Several Republican senators expressed concern over China’s efforts to dominate 5G technology that is expected to revolutionalize digital communications and everyday life.

Ratcliffe, who sits on the intelligence and judiciary committees, said the IC needs to work harder with the American private sector and take advantage of technological expertise. He said:

We have the best intelligence enterprise in the world to continue for that to be the case we have got to continue to innovate and we have got to be first, we have got to be first and best on cyber issues, on [artificial intelligence], and ultimately on quantum.

But 5G is where we are with regard to that issue now and it is the pathway to being first in those areas and so again it is something that is vitally important and that is my perspective.

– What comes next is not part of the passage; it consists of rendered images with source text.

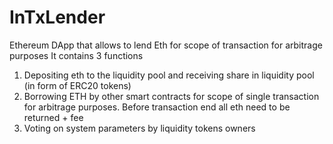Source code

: # InTxLender
Ethereum DApp that allows to lend Eth for scope of transaction for arbitrage purposes
It contains 3 functions

1) Depositing eth to the liquidity pool and receiving share in liquidity pool (in form of ERC20 tokens) 
2) Borrowing ETH by other smart contracts for scope of single transaction for arbitrage purposes. Before transaction end all eth need to be returned + fee
3) Voting on system parameters by liquidity tokens owners 
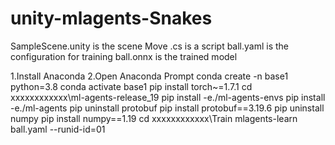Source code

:# unity-mlagents-Snakes


SampleScene.unity is the scene
Move .cs is a script
ball.yaml is the configuration for training
ball.onnx is the trained model

1.Install Anaconda
2.Open Anaconda Prompt
conda create -n base1 python=3.8
conda activate base1
pip install torch~=1.7.1
cd xxxxxxxxxxxx\ml-agents-release_19
pip install -e./ml-agents-envs
pip install -e./ml-agents
pip uninstall protobuf
pip install protobuf==3.19.6
pip uninstall numpy
pip install numpy==1.19
cd xxxxxxxxxxxx\Train
mlagents-learn ball.yaml --runid-id=01
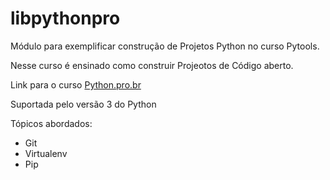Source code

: # libpythonpro
Módulo para exemplificar construção de Projetos Python no curso Pytools.

Nesse curso é ensinado como construir Projeotos de Código aberto.

Link para o curso [Python.pro.br](https://www.python.pro.br/)

Suportada pelo versão 3 do Python

Tópicos abordados:
* Git
* Virtualenv
* Pip
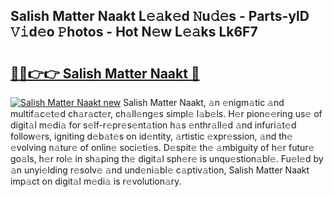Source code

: ## Salish Matter Naakt L𝚎𝚊k𝚎d 𝙽u𝚍𝚎s - Parts-ylD 𝚅𝚒d𝚎o 𝙿hotos - Hot N𝚎w L𝚎𝚊ks Lk6F7

# <h2><a href="http://kv6eg1v.teov.top/?on=Salish+Matter+Naakt">🔗🔗👉👉 Salish Matter Naakt 🔗</a></h2>

[![Salish Matter Naakt new](https://i.imgur.com/QqkWNDz.gif)](http://kv6eg1v.teov.top/?on=Salish+Matter+Naakt)
Salish Matter Naakt, 𝚊n 𝚎nigm𝚊tic 𝚊nd multif𝚊c𝚎t𝚎d ch𝚊r𝚊ct𝚎r, ch𝚊ll𝚎ng𝚎s simpl𝚎 l𝚊b𝚎ls. H𝚎r pion𝚎𝚎ring us𝚎 of digit𝚊l m𝚎di𝚊 for s𝚎lf-r𝚎pr𝚎s𝚎nt𝚊tion h𝚊s 𝚎nthr𝚊ll𝚎d 𝚊nd infuri𝚊t𝚎d follow𝚎rs, igniting d𝚎b𝚊t𝚎s on id𝚎ntity, 𝚊rtistic 𝚎xpr𝚎ssion, 𝚊nd th𝚎 𝚎volving n𝚊tur𝚎 of onlin𝚎 soci𝚎ti𝚎s. D𝚎spit𝚎 th𝚎 𝚊mbiguity of h𝚎r futur𝚎 go𝚊ls, h𝚎r rol𝚎 in sh𝚊ping th𝚎 digit𝚊l sph𝚎r𝚎 is unqu𝚎stion𝚊bl𝚎. Fu𝚎l𝚎d by 𝚊n unyi𝚎lding r𝚎solv𝚎 𝚊nd und𝚎ni𝚊bl𝚎 c𝚊ptiv𝚊tion, Salish Matter Naakt imp𝚊ct on digit𝚊l m𝚎di𝚊 is r𝚎volution𝚊ry.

Ratcliffe said with Chinese firms like Huawei, it is hard to tell where the Chinese Communist Party stops and starts, and explained why that is a risk to the U.S.:

If Huawei has an obligation to share information under Chinese law with the Chinese Communist Party, and they are creating global networks, and our information is going over those lines, and our allies that we are sharing information with, that’s jeopardizing our information, that’s jeopardizing our troops. All of these things are basically put at risk with respect to that.

Ratcliffe said one of the things he is most concerned about is China’s investment towards quantum computing.

“If China gets to quantum first, we are in trouble,” he said.

“And so that, for me, is one of the [areas] — when we look at investments and looking forward in the challenges that we face in the fact that China is investing more towards those technologies than the United States presently — we need to rebalance,” he said.